In our lectionary offerings today the Epistle (1 Corinthians 15:45-49), as is often the case (or at least I think so) is a bit of an outlier, it doesn’t fit with the rest of the theme.
But it is this beautiful reflection on Adam and Jesus and consequently what it means to be human.
It’s about Adam -before this being was separated into two genders
The passage reminds us that Adam, comes from earth, soil, the land
indeed the Hebrew word Adam shares a root with Adamah the word for earth
So it’s a bit of a word play like human humus
And Adam only becomes animate through the Breath or Spirit of God
So it is a reminder that we too are earth and wind, land that breathes and acts
The rest of the lectionary readings have a more unified theme which I would call
Doing the Unexpected to Subvert Power (it’s actually a bit of a biblical mandate)
In the Hebrew bible reading (1 Samuel 26) In the transition of kingship from Saul and David
David has the opportunity to have Saul killed, but he doesn’t do it
He has the power over his enemy but he does not use it (in recognition of another power)

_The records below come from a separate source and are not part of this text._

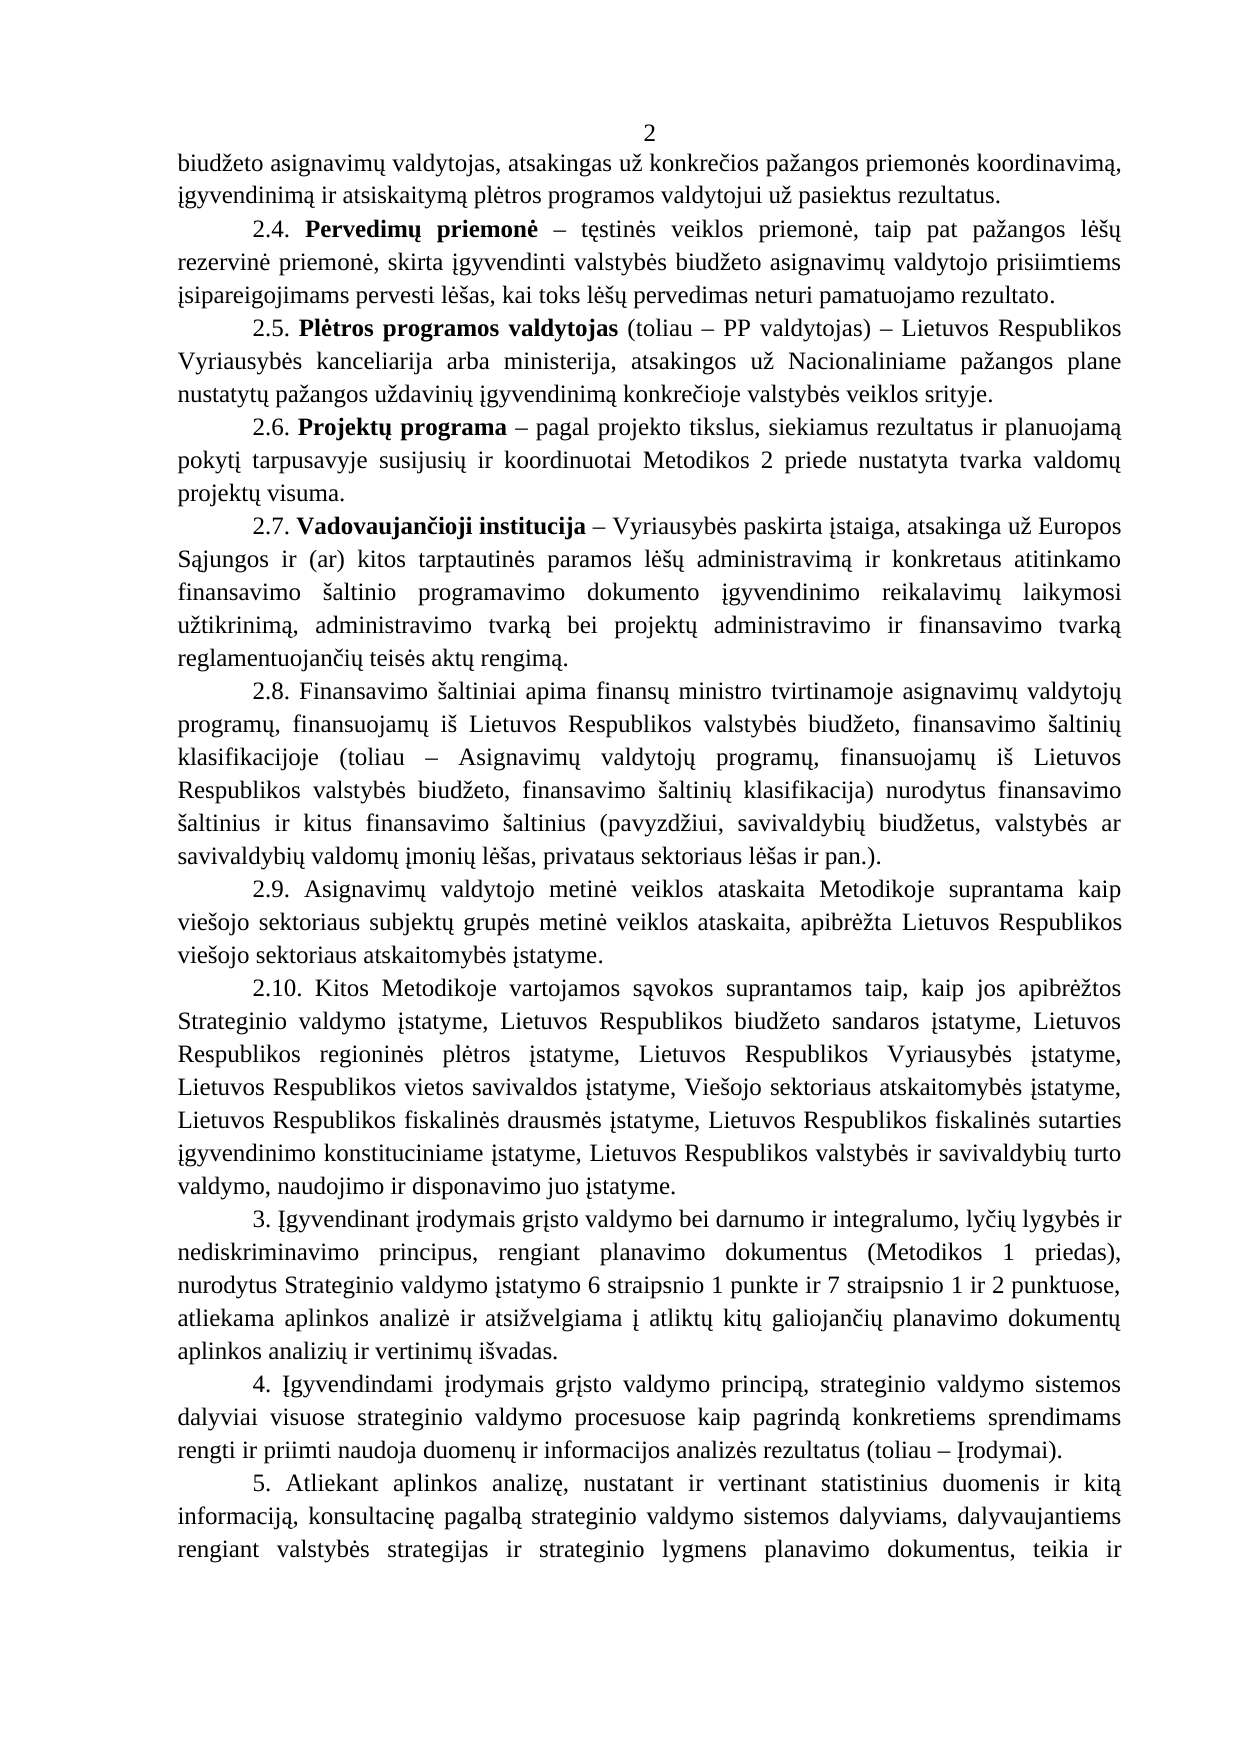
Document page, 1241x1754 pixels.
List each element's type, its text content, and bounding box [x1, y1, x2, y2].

text 2.8. Finansavimo šaltiniai apima finansų ministro tvirtinamoje asignavimų valdytojų programų, finansuojamų iš Lietuvos Respublikos valstybės biudžeto, finansavimo šaltinių klasifikacijoje (toliau – Asignavimų valdytojų programų, finansuojamų iš Lietuvos Respublikos valstybės biudžeto, finansavimo šaltinių klasifikacija) nurodytus finansavimo šaltinius ir kitus finansavimo šaltinius (pavyzdžiui, savivaldybių biudžetus, valstybės ar savivaldybių valdomų įmonių lėšas, privataus sektoriaus lėšas ir pan.). [177, 676, 1122, 870]
text 3. Įgyvendinant įrodymais grįsto valdymo bei darnumo ir integralumo, lyčių lygybės ir nediskriminavimo principus, rengiant planavimo dokumentus (Metodikos 1 priedas), nurodytus Strateginio valdymo įstatymo 6 straipsnio 1 punkte ir 7 straipsnio 1 ir 2 punktuose, atliekama aplinkos analizė ir atsižvelgiama į atliktų kitų galiojančių planavimo dokumentų aplinkos analizių ir vertinimų išvadas. [177, 1204, 1122, 1365]
text 2.5. Plėtros programos valdytojas (toliau – PP valdytojas) – Lietuvos Respublikos Vyriausybės kanceliarija arba ministerija, atsakingos už Nacionaliniame pažangos plane nustatytų pažangos uždavinių įgyvendinimą konkrečioje valstybės veiklos srityje. [177, 313, 1122, 407]
text 5. Atliekant aplinkos analizę, nustatant ir vertinant statistinius duomenis ir kitą informaciją, konsultacinę pagalbą strateginio valdymo sistemos dalyviams, dalyvaujantiems rengiant valstybės strategijas ir strateginio lygmens planavimo dokumentus, teikia ir [177, 1468, 1122, 1563]
text 2.7. Vadovaujančioji institucija – Vyriausybės paskirta įstaiga, atsakinga už Europos Sąjungos ir (ar) kitos tarptautinės paramos lėšų administravimą ir konkretaus atitinkamo finansavimo šaltinio programavimo dokumento įgyvendinimo reikalavimų laikymosi užtikrinimą, administravimo tvarką bei projektų administravimo ir finansavimo tvarką reglamentuojančių teisės aktų rengimą. [177, 511, 1122, 672]
text 2.4. Pervedimų priemonė – tęstinės veiklos priemonė, taip pat pažangos lėšų rezervinė priemonė, skirta įgyvendinti valstybės biudžeto asignavimų valdytojo prisiimtiems įsipareigojimams pervesti lėšas, kai toks lėšų pervedimas neturi pamatuojamo rezultato. [177, 214, 1122, 308]
text 4. Įgyvendindami įrodymais grįsto valdymo principą, strateginio valdymo sistemos dalyviai visuose strateginio valdymo procesuose kaip pagrindą konkretiems sprendimams rengti ir priimti naudoja duomenų ir informacijos analizės rezultatus (toliau – Įrodymai). [177, 1369, 1122, 1464]
text 2.6. Projektų programa – pagal projekto tikslus, siekiamus rezultatus ir planuojamą pokytį tarpusavyje susijusių ir koordinuotai Metodikos 2 priede nustatyta tvarka valdomų projektų visuma. [177, 412, 1122, 507]
text 2.10. Kitos Metodikoje vartojamos sąvokos suprantamos taip, kaip jos apibrėžtos Strateginio valdymo įstatyme, Lietuvos Respublikos biudžeto sandaros įstatyme, Lietuvos Respublikos regioninės plėtros įstatyme, Lietuvos Respublikos Vyriausybės įstatyme, Lietuvos Respublikos vietos savivaldos įstatyme, Viešojo sektoriaus atskaitomybės įstatyme, Lietuvos Respublikos fiskalinės drausmės įstatyme, Lietuvos Respublikos fiskalinės sutarties įgyvendinimo konstituciniame įstatyme, Lietuvos Respublikos valstybės ir savivaldybių turto valdymo, naudojimo ir disponavimo juo įstatyme. [177, 973, 1122, 1200]
text biudžeto asignavimų valdytojas, atsakingas už konkrečios pažangos priemonės koordinavimą, įgyvendinimą ir atsiskaitymą plėtros programos valdytojui už pasiektus rezultatus. [177, 148, 1122, 209]
text 2.9. Asignavimų valdytojo metinė veiklos ataskaita Metodikoje suprantama kaip viešojo sektoriaus subjektų grupės metinė veiklos ataskaita, apibrėžta Lietuvos Respublikos viešojo sektoriaus atskaitomybės įstatyme. [177, 874, 1122, 969]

In the Psalm (103) we are reminded that God does not deal with us by counting up our wrongs but rather with pardon, kindness, compassion, redemption, and mercy
Again doing the unexpected, refraining from using destructive power
Now in the gospel (Luke 6:27-38) Jesus teaches the disciples about how to respond to enemies
love your enemies, do good to those who hate you,
bless those who curse you, pray for those who mistreat you.To the person who strikes you on one cheek,
offer the other one as well,
and from the person who takes your cloak,
do not withhold even your tunic
Walter Wink has done some work on understanding those passages in terms of nonviolent resistance to political systems that are very much about the way the kingdom movement, the Jesus community, could do the unexpected to subvert power in occupied Palestine
(and I should say very clearly that turning the other cheek is NOT instruction for situations of intimate partner violence, this passage has been misused for a long time to perpetuate harm against women and others in abusive situations)
So what if we apply that theme, this biblical mandate: ‘do the unexpected to subvert power’ to our own lives
Think for a moment,
What are the opportunities that each of us have to ‘do the unexpected to subvert power’ or to recognize a different kind of power?

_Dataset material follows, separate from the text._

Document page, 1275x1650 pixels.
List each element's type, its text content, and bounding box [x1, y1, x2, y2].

To close I want to draw attention to one aspect of this passage that we tend not to think about. These few verses of Luke are told almost completely in the language of economics:
Everyone who begs
What credit, What credit
Expect nothing in return
Give and it will be given to you
In my own circles and pastoral relationships I connected this week with four different low-income households that are hugely impacted by debit: student loan debit, child care debit, and credit card debit.
Now most of us don’t have enemies striking our faces, or demanding our cloaks but I think most of us have experience with economics, lending, and debit.
And this kind of radical economics is in fact the pervasive theme of the Gospels. God’s Kingdom (which by the way was Jesus’ core message) could for all its economic references easily be called God’s Subversive Economy. –another example of doing the unexpected to subvert power.
I wonder how things would be different if we prayed the kingdom prayer, the divine economy prayer that Jesus taught us saying: “forgive us our debts as we forgive those who debt against us?”
How would things be different for each of those families in debt if this were a core shared value?
What if as Christians our economic relationships were a key way that we applied the biblical principle of doing the unexpected to subvert power?
What if Church institutions lent, expecting nothing in return.
And so my friends, you breathing earth, you living land let these wonderings be our prayer in the coming days. Amen.